Based on the provided configuration, Python 3.9 is recommended.
conda create -n jpeg_env python=3.9 -y
conda activate jpeg_envInstall the required packages, including PyTorch with CUDA 12.1 support2222.
pip install -r requirements.txt --extra-index-url [https://download.pytorch.org/whl/cu121](https://download.pytorch.org/whl/cu121)Note: Key dependencies include
compressai,lpips,torch,torchvision, andtimm(implied).
The training script (main.py) is configured to use DIV2K and Flickr2K datasets by default.
Organize your dataset in the data/ directory or modify the Config.TRAIN_DIRS path in main.py.
# Default paths in main.py:
DATA_ROOT = "data"
TRAIN_DIRS = [
os.path.join(DATA_ROOT, "DIV2K_train_HR"),
os.path.join(DATA_ROOT, "Flickr2K", "Flickr2K_HR"),
]Start the training process.

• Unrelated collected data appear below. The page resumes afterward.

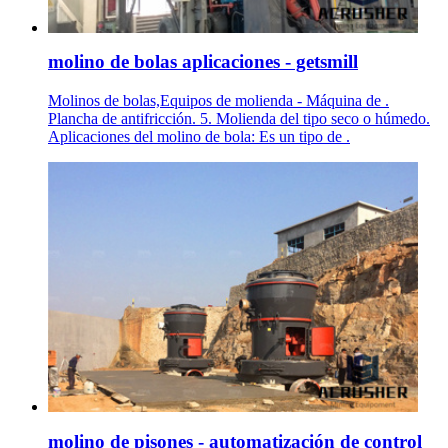
molino de bolas aplicaciones - getsmill
Molinos de bolas,Equipos de molienda - Máquina de .
Plancha de antifricción. 5. Molienda del tipo seco o húmedo.
Aplicaciones del molino de bola: Es un tipo de .
molino de pisones - automatización de control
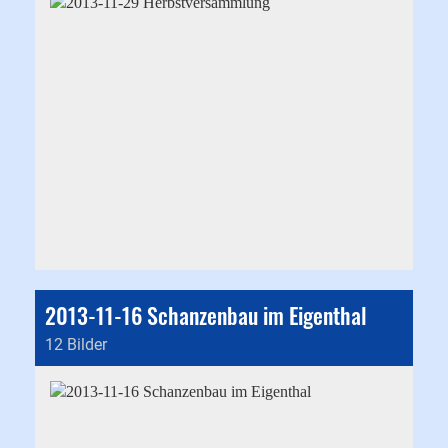
2013-11-16 Schanzenbau im Eigenthal
12 Bilder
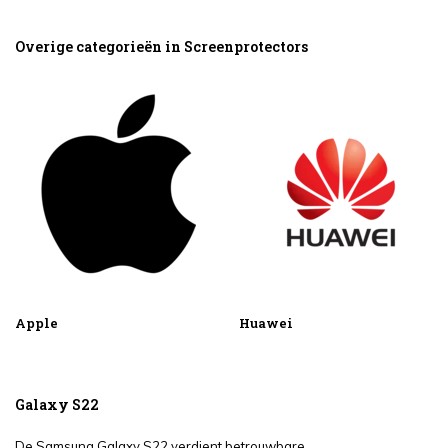
Overige categorieën in Screenprotectors
Apple
Huawei
Galaxy S22
De Samsung Galaxy S22 verdient betrouwbare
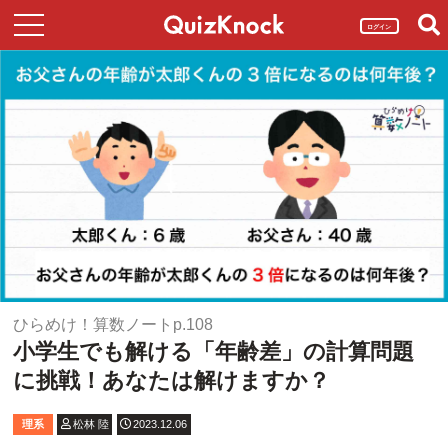
ログイン
ひらめけ！算数ノートp.108
小学生でも解ける「年齢差」の計算問題
に挑戦！あなたは解けますか？
理系
松林 陸
2023.12.06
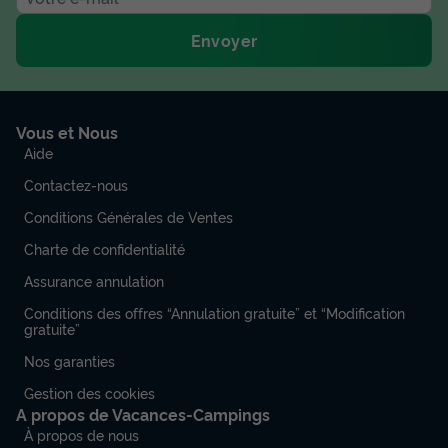
Envoyer
Vous et Nous
Aide
Contactez-nous
Conditions Générales de Ventes
Charte de confidentialité
Assurance annulation
Conditions des offres “Annulation gratuite” et “Modification
gratuite”
Nos garanties
Gestion des cookies
A propos de Vacances-Campings
À propos de nous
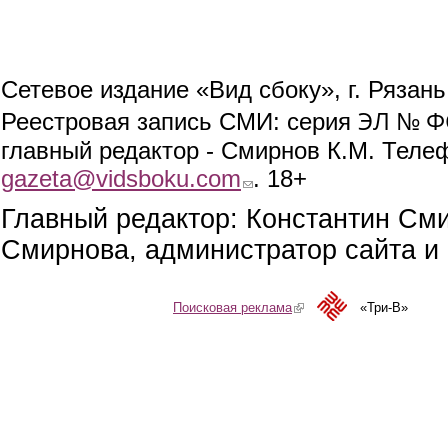
Сетевое издание «Вид сбоку», г. Рязан
ЭЛ № ФС
Реестровая запись СМИ: серия
главный редактор - Смирнов К.М. Телефо
gazeta@vidsboku.com
(link sends e-mail)
. 18+
Главный редактор: Константин См
Смирнова, администратор сайта и 
Поисковая реклама
(link is external)
«Три-В»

The script handles Warmup (MSE only) followed by GAN training.
python main.pyTraining Hyperparameters:
-
Batch Size: 8
-
Patch Size: 256x256
-
Total Epochs: 100 (Warmup: 10)
-
Learning Rate: 1e-4 (Cosine Annealing)
-
Lambda Weights: Rate (1.0), MSE (100.0), LPIPS (5.0), GAN (0.05).
Use compress_single.py to compress a specific image and view the reconstructed result.
-
Ensure you have a trained model checkpoint (e.g.,
hific_icnr.pth). -
Place your test image (e.g.,
test.png) in the project root.
python compress_single.pyThe script will display the Bitrate (bpp), Encoding Time, and Decoding Time. The reconstructed image will be saved to the results/ folder.
Original Size: 1920x1080
Bitrate: 0.2450 bpp
Encoding Time: 0.1200 s
Decoding Time: 0.1500 s
Reconstructed image saved to: results/output_0.245bpp.png
-
Encoder/Decoder: Standard hyperprior architecture.
-
Refinement: A U-Net like structure containing
RRDBblocks. -
Upsampling:
PixelShufflePackclass implements sub-pixel convolution with ICNR weight initialization.
- Multi-Scale Discriminator: Uses 3 scales of
NLayerDiscriminator(PatchGAN style) to capture texture details at different resolutions.
This project is open-sourced under the MIT License.